My father didn’t answer.

“You know I won’t be jumping again for weeks, maybe months,” Cal continued. “So I’m no damn use to the outfit right now anyway. I’ll just be pushing paper or counting pencils or who knows what. Colonel shouldn’t care a scratch about me going—probably be glad to get rid of me. Afterward, me and Peaches could go and stay with her folks in Georgia until my arm gets healed up.” Cal tried joking. “By then, the war will probably be over, and I’ll have cracked enough bones to be let out of the service anyhow.”

“An officer always looks after his men. It’ll be on my conscience forever, not taking him home,” my father said.

“It’ll be there no matter what you do, Boots. You know that as well as I do. All of us are family.”

Guess my father must’ve decided Cal was right. And convinced the colonel too. The next day, Peaches and Cal were packing up to leave. From the way Peaches was humming
to herself and talking to baby Victory about all the people she’d meet in Georgia, I don’t think she was too unhappy about going home. Mrs. Delaney made a big fuss over the two of them, saying how much she was going to miss being like a granny to Victory. “It’s been years since I had any little babies around here. I got so used to her.”
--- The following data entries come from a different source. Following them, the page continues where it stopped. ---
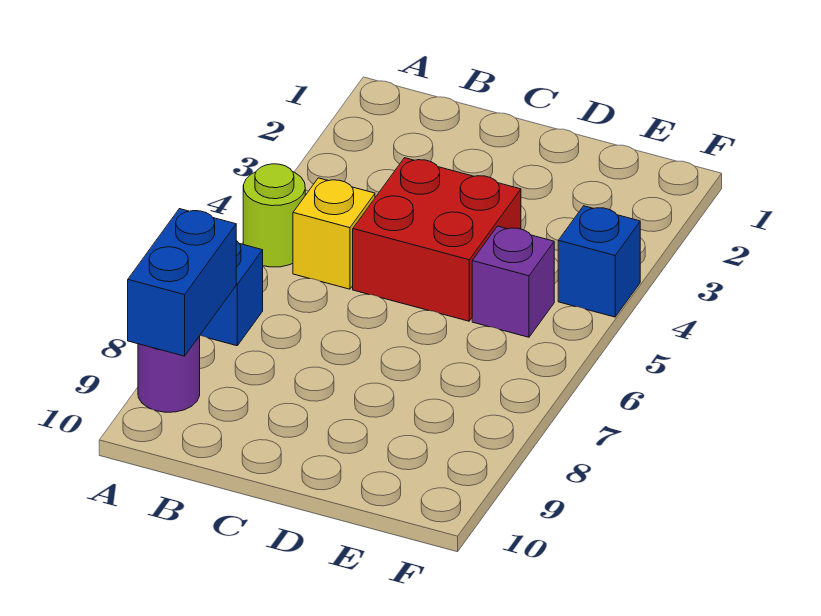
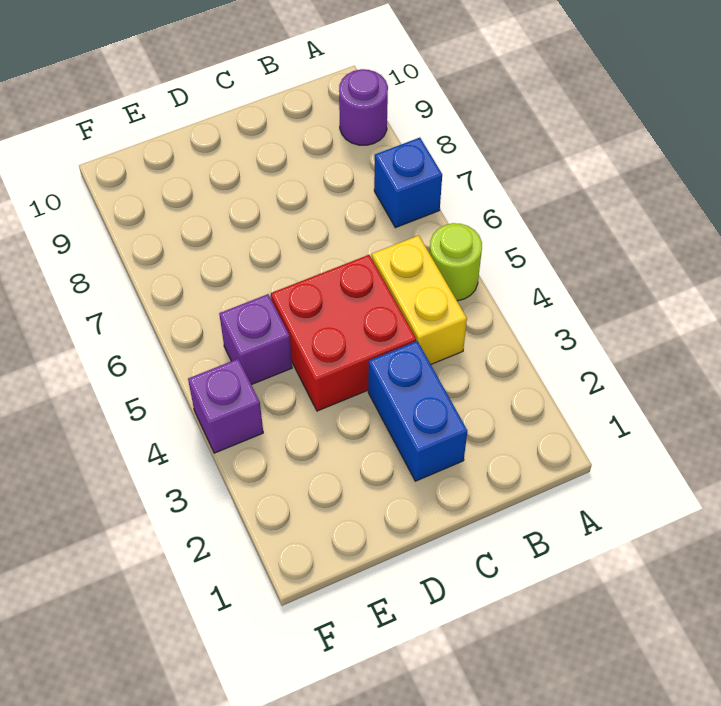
blue 1x2 brick [128,209,236,356] -> blue 1x2 brick moved to [368,341,467,481]
yellow 1x1 brick [293,178,375,289] -> yellow 1x2 brick [372,235,467,364]
blue 1x1 brick [558,206,640,317] -> purple 1x1 brick [188,359,263,453]

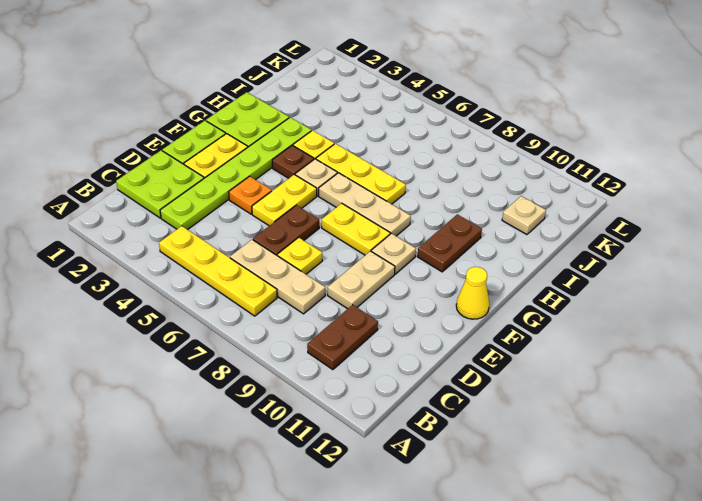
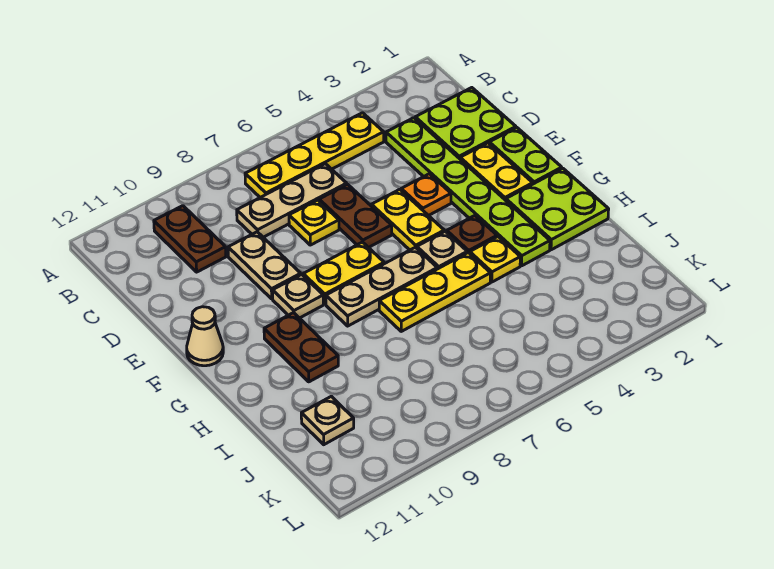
yellow 1x1 cone [456,267,489,319] -> tan 1x1 cone [187,307,223,366]

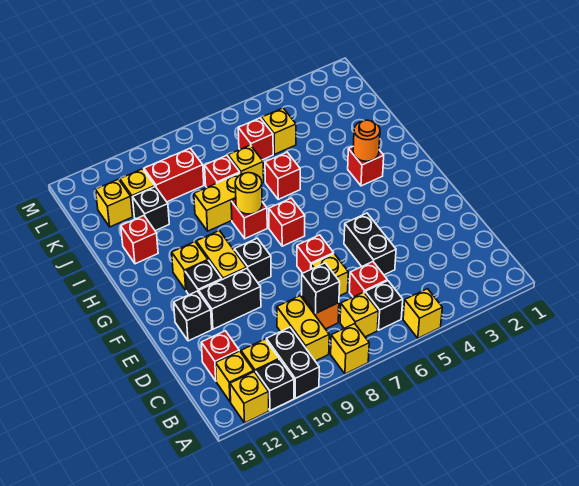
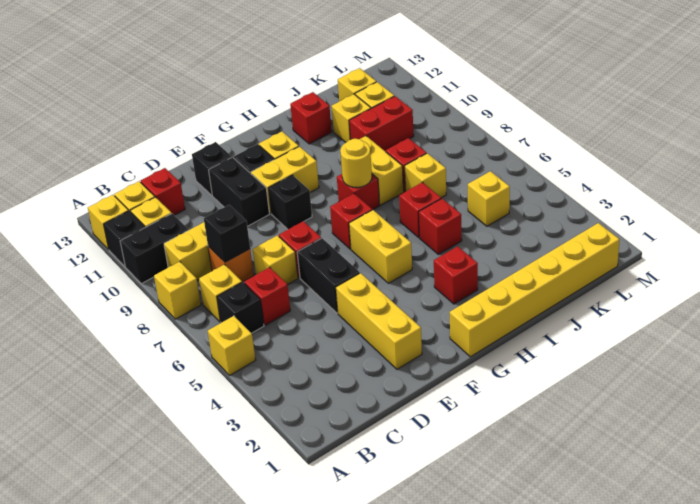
black 1x2 brick [344,213,396,275] -> black 1x2 brick turned to [297,238,360,313]
none -> yellow 1x3 brick [336,273,422,369]
none -> yellow 1x6 brick [450,223,620,357]
none -> yellow 1x2 brick [349,210,412,283]
orange 1x1 round brick [353,120,380,161] -> none
black 1x1 brick [133,187,169,231] -> yellow 1x1 brick [332,94,371,142]
red 1x1 brick [238,118,273,160] -> red 1x1 brick moved to [419,199,462,254]
red 1x2 brick [144,148,204,202] -> red 1x2 brick turned to [349,96,414,152]

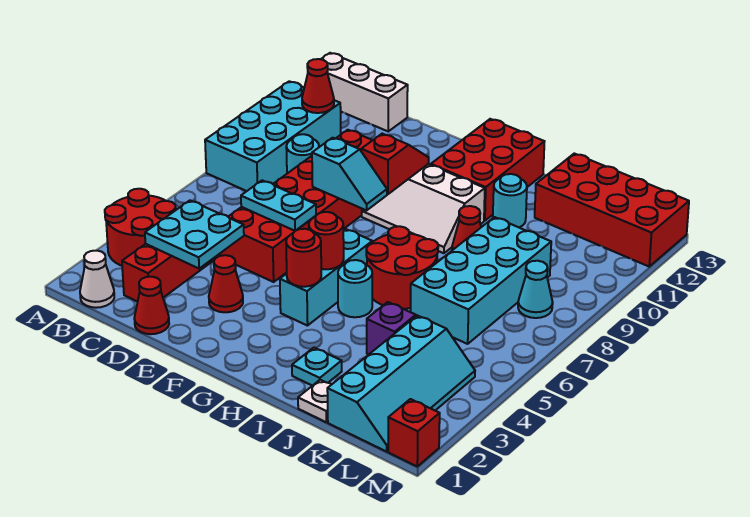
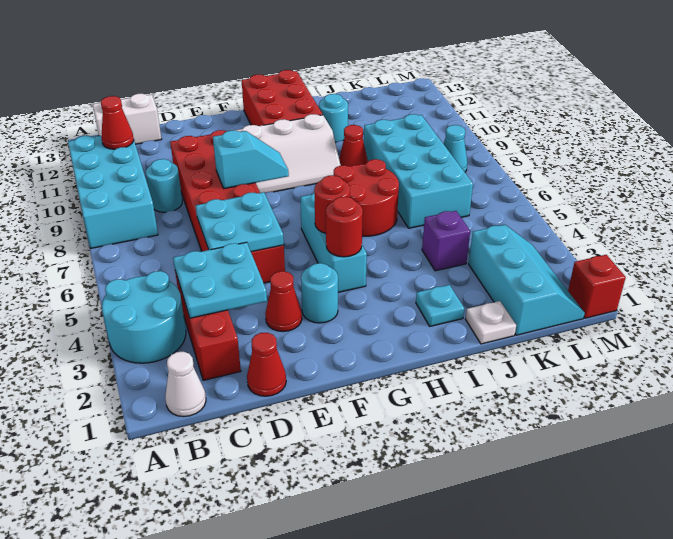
red 2x2 round brick [105,189,176,266] -> cyan 2x2 round brick [102,271,186,363]
white 1x3 brick [321,53,408,131] -> white 1x2 brick [93,94,161,144]
cyan 1x2 plate [241,180,316,231] -> cyan 2x2 plate [196,192,284,252]
red 1x2 slope [361,134,429,194] -> none
cyan 1x1 round brick [338,260,372,317] -> cyan 1x1 round brick moved to [301,263,338,323]
red 2x4 brick [535,154,689,266] -> none
cyan 2x4 slope [327,315,475,452] -> cyan 2x3 slope [469,225,585,335]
Cal and Peaches tried talking to me before they left. After we had listened to the news broadcasts about the second atom bomb being dropped on Japan, we went and sat on the porch steps in the dark. It felt almost like old times back in Southern Pines, if you could ignore the trains roaring past every so often. Cal insisted he and Peaches would be real upset if I didn’t look them up again someday and come for a visit. How I was always welcome, no matter where they were.

“You think you and your daddy’ll go back to Chicago once the war ends?” Peaches asked. I told her I was sure we would, since that’s where we’d both come from. Started picturing all the familiar places—Hixson’s and movies at the Regal—and realizing how I’d missed the whole darned summer. Aunt Odella’s last letter said Uncle Otis was having wife troubles again, so I woulda found out the inside scoop if I’d been there to get one of his razor cuts. And believe me, I was in desperate need of one. There wasn’t enough Vaseline in the world to help my head.

Cal said wherever I ended up in the world, I had to remember not to become a B-boy again. He called it an army term for somebody who’s always getting left behind. “You
gotta stick with the people you got, no matter what. Don’t let people keep taking off, and don’t you sit around waiting on them to come back.”

I told him it wasn’t something you had much choice about usually.

“You always got choices,” Cal said.

When the eastbound train pulled into the station early the next morning, everybody in the unit turned out in their good dress uniforms to pay their respects as Mickey’s body was sent home to his family. The troopers lined up in motionless rows of olive green on both sides of the station. Standing anywhere near the men, you could smell the faint scent of wood smoke drifting around them, but their uniforms were pressed and spotless. The boots and brass shone in the sunshine.